> [EXERCISE OBJECTIVE] Copy every line of the rows below word for word, with nothing changed.

* BEGIN DATASET RECORDS *

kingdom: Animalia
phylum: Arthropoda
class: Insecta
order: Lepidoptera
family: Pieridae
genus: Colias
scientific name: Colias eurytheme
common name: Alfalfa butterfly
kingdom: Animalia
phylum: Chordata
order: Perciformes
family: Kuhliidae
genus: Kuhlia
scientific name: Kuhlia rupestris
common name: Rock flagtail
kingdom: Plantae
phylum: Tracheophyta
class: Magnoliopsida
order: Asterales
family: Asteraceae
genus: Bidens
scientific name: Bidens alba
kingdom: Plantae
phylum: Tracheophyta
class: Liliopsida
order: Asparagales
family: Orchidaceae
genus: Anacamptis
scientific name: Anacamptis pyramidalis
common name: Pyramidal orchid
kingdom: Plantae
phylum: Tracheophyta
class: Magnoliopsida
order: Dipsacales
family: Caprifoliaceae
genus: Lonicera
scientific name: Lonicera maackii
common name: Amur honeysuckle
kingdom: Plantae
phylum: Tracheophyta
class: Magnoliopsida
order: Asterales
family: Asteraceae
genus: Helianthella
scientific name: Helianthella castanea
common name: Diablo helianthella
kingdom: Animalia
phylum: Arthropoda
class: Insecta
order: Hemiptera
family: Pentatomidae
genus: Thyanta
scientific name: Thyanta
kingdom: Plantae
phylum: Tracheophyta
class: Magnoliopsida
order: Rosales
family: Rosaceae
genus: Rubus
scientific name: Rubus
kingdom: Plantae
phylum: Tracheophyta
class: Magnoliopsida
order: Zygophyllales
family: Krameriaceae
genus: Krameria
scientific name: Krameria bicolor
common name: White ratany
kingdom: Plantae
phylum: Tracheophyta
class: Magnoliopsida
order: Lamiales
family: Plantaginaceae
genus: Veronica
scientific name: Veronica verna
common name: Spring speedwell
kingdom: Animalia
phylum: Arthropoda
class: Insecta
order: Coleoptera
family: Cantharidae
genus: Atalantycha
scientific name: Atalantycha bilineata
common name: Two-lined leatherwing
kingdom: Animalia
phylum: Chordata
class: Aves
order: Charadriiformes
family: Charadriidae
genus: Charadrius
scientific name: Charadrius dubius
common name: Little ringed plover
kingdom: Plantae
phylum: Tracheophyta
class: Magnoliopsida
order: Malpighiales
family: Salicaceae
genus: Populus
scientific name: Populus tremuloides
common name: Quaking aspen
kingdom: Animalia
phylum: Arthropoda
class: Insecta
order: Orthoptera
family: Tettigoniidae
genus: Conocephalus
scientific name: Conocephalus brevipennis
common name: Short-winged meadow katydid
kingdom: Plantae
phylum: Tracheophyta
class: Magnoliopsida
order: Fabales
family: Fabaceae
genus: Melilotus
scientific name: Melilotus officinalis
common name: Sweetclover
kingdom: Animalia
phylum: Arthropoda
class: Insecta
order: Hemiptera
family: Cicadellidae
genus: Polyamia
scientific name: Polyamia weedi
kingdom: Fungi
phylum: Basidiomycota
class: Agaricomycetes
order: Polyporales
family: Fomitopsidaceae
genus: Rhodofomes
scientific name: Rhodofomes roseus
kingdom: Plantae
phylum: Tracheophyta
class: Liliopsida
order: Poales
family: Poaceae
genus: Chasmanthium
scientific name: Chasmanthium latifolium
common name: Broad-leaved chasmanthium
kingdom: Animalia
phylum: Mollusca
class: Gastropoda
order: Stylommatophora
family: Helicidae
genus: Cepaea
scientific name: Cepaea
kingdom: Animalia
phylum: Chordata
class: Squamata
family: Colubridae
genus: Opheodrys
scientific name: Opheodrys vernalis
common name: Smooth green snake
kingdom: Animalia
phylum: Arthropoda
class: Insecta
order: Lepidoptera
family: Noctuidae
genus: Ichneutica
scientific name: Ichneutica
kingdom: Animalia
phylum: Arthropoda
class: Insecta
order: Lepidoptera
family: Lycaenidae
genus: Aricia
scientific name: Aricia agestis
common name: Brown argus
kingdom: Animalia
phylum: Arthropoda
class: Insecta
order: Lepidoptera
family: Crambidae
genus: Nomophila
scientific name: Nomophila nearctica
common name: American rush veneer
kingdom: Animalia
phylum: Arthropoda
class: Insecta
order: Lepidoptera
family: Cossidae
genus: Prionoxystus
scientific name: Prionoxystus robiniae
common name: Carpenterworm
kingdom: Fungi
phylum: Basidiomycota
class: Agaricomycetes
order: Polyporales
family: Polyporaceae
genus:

* END DATASET RECORDS *

> [CORRECT ANSWER]
kingdom: Animalia
phylum: Arthropoda
class: Insecta
order: Lepidoptera
family: Pieridae
genus: Colias
scientific name: Colias eurytheme
common name: Alfalfa butterfly
kingdom: Animalia
phylum: Chordata
order: Perciformes
family: Kuhliidae
genus: Kuhlia
scientific name: Kuhlia rupestris
common name: Rock flagtail
kingdom: Plantae
phylum: Tracheophyta
class: Magnoliopsida
order: Asterales
family: Asteraceae
genus: Bidens
scientific name: Bidens alba
kingdom: Plantae
phylum: Tracheophyta
class: Liliopsida
order: Asparagales
family: Orchidaceae
genus: Anacamptis
scientific name: Anacamptis pyramidalis
common name: Pyramidal orchid
kingdom: Plantae
phylum: Tracheophyta
class: Magnoliopsida
order: Dipsacales
family: Caprifoliaceae
genus: Lonicera
scientific name: Lonicera maackii
common name: Amur honeysuckle
kingdom: Plantae
phylum: Tracheophyta
class: Magnoliopsida
order: Asterales
family: Asteraceae
genus: Helianthella
scientific name: Helianthella castanea
common name: Diablo helianthella
kingdom: Animalia
phylum: Arthropoda
class: Insecta
order: Hemiptera
family: Pentatomidae
genus: Thyanta
scientific name: Thyanta
kingdom: Plantae
phylum: Tracheophyta
class: Magnoliopsida
order: Rosales
family: Rosaceae
genus: Rubus
scientific name: Rubus
kingdom: Plantae
phylum: Tracheophyta
class: Magnoliopsida
order: Zygophyllales
family: Krameriaceae
genus: Krameria
scientific name: Krameria bicolor
common name: White ratany
kingdom: Plantae
phylum: Tracheophyta
class: Magnoliopsida
order: Lamiales
family: Plantaginaceae
genus: Veronica
scientific name: Veronica verna
common name: Spring speedwell
kingdom: Animalia
phylum: Arthropoda
class: Insecta
order: Coleoptera
family: Cantharidae
genus: Atalantycha
scientific name: Atalantycha bilineata
common name: Two-lined leatherwing
kingdom: Animalia
phylum: Chordata
class: Aves
order: Charadriiformes
family: Charadriidae
genus: Charadrius
scientific name: Charadrius dubius
common name: Little ringed plover
kingdom: Plantae
phylum: Tracheophyta
class: Magnoliopsida
order: Malpighiales
family: Salicaceae
genus: Populus
scientific name: Populus tremuloides
common name: Quaking aspen
kingdom: Animalia
phylum: Arthropoda
class: Insecta
order: Orthoptera
family: Tettigoniidae
genus: Conocephalus
scientific name: Conocephalus brevipennis
common name: Short-winged meadow katydid
kingdom: Plantae
phylum: Tracheophyta
class: Magnoliopsida
order: Fabales
family: Fabaceae
genus: Melilotus
scientific name: Melilotus officinalis
common name: Sweetclover
kingdom: Animalia
phylum: Arthropoda
class: Insecta
order: Hemiptera
family: Cicadellidae
genus: Polyamia
scientific name: Polyamia weedi
kingdom: Fungi
phylum: Basidiomycota
class: Agaricomycetes
order: Polyporales
family: Fomitopsidaceae
genus: Rhodofomes
scientific name: Rhodofomes roseus
kingdom: Plantae
phylum: Tracheophyta
class: Liliopsida
order: Poales
family: Poaceae
genus: Chasmanthium
scientific name: Chasmanthium latifolium
common name: Broad-leaved chasmanthium
kingdom: Animalia
phylum: Mollusca
class: Gastropoda
order: Stylommatophora
family: Helicidae
genus: Cepaea
scientific name: Cepaea
kingdom: Animalia
phylum: Chordata
class: Squamata
family: Colubridae
genus: Opheodrys
scientific name: Opheodrys vernalis
common name: Smooth green snake
kingdom: Animalia
phylum: Arthropoda
class: Insecta
order: Lepidoptera
family: Noctuidae
genus: Ichneutica
scientific name: Ichneutica
kingdom: Animalia
phylum: Arthropoda
class: Insecta
order: Lepidoptera
family: Lycaenidae
genus: Aricia
scientific name: Aricia agestis
common name: Brown argus
kingdom: Animalia
phylum: Arthropoda
class: Insecta
order: Lepidoptera
family: Crambidae
genus: Nomophila
scientific name: Nomophila nearctica
common name: American rush veneer
kingdom: Animalia
phylum: Arthropoda
class: Insecta
order: Lepidoptera
family: Cossidae
genus: Prionoxystus
scientific name: Prionoxystus robiniae
common name: Carpenterworm
kingdom: Fungi
phylum: Basidiomycota
class: Agaricomycetes
order: Polyporales
family: Polyporaceae
genus:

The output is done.